START READING PASSAGE

# Kamikaze



## noddy r32 (Nov 13, 2010)

Has anyone used kamikaze products how do there rate them i.e. Against orther coatings many thanks in advance :thumb:


----------



## Teufel (Feb 21, 2016)

Used Miyabi , ISM and infinity wax .
Kamikaze coating are the easiest to use compare to Gyeon ,g-techniq and cquarts I used .
Beside the price tag just outstanding products .


----------



## Balky001 (Oct 30, 2016)

If you look in the studio sub-forum, Offset Detailing in Essex uses the Kamikaze products. Results look very good


----------



## Bill58 (Jul 5, 2010)

I picked up a new car in September and decided to use Kamikaze Miyabi coating after reading good reports on here. Like already said it is so easy to apply, gives a brilliant shine and no water spots. At £79 I'm hoping it lasts a couple of years. I've previously used Gtechniq C1 on my two previous cars and although not as easy to apply it did work well it lasted about 2 years.


----------



## DuncanB (Oct 5, 2009)

I had Kamikaze Infinity Wax applied to my C63 back in April. Still going strong. It was a few quid more but well worth it.


----------



## -Raven- (Aug 26, 2010)

I've used a ton of different coatings from all sorts of brands, but I easily rate Kamikaze number 1.

Miyabi for a 95+% SI02 coating, it's stupid easy to use. Easier than everything else I've tried. Very long work times even in my hot and humid climate. 

ISM is out of this world! Best looking coating in existance, nothing else gives a wetter look. It's a flexible coating, seems to resist wash swirls better than everything else. 

Use ISM layered over the top of Miyabi for one hell of a knock out combo! 

Kamikaze is non VOC too, so no stinky overpowering chemical smells to deal with.

END READING PASSAGE
START RAW DATA

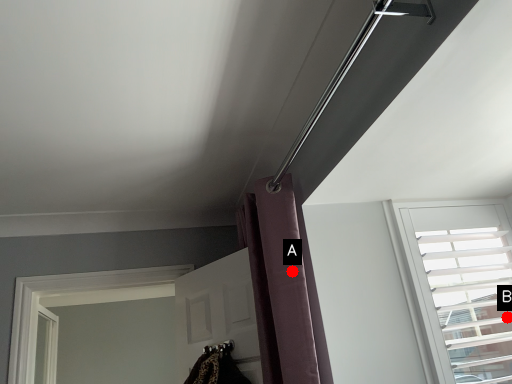
Question: Two points are circled on the image, labeled by A and B beside each circle. Which point is closer to the camera?

Choices:
 (A) A is closer
 (B) B is closer

Answer: (A)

END RAW DATA

Repeat word for word the part of the forum thread on Kamikaze coatings that begins with "I've used a" and ends with "and humid climate.".

## WRITTEN REPLY
I've used a ton of different coatings from all sorts of brands, but I easily rate Kamikaze number 1.

Miyabi for a 95+% SI02 coating, it's stupid easy to use. Easier than everything else I've tried. Very long work times even in my hot and humid climate.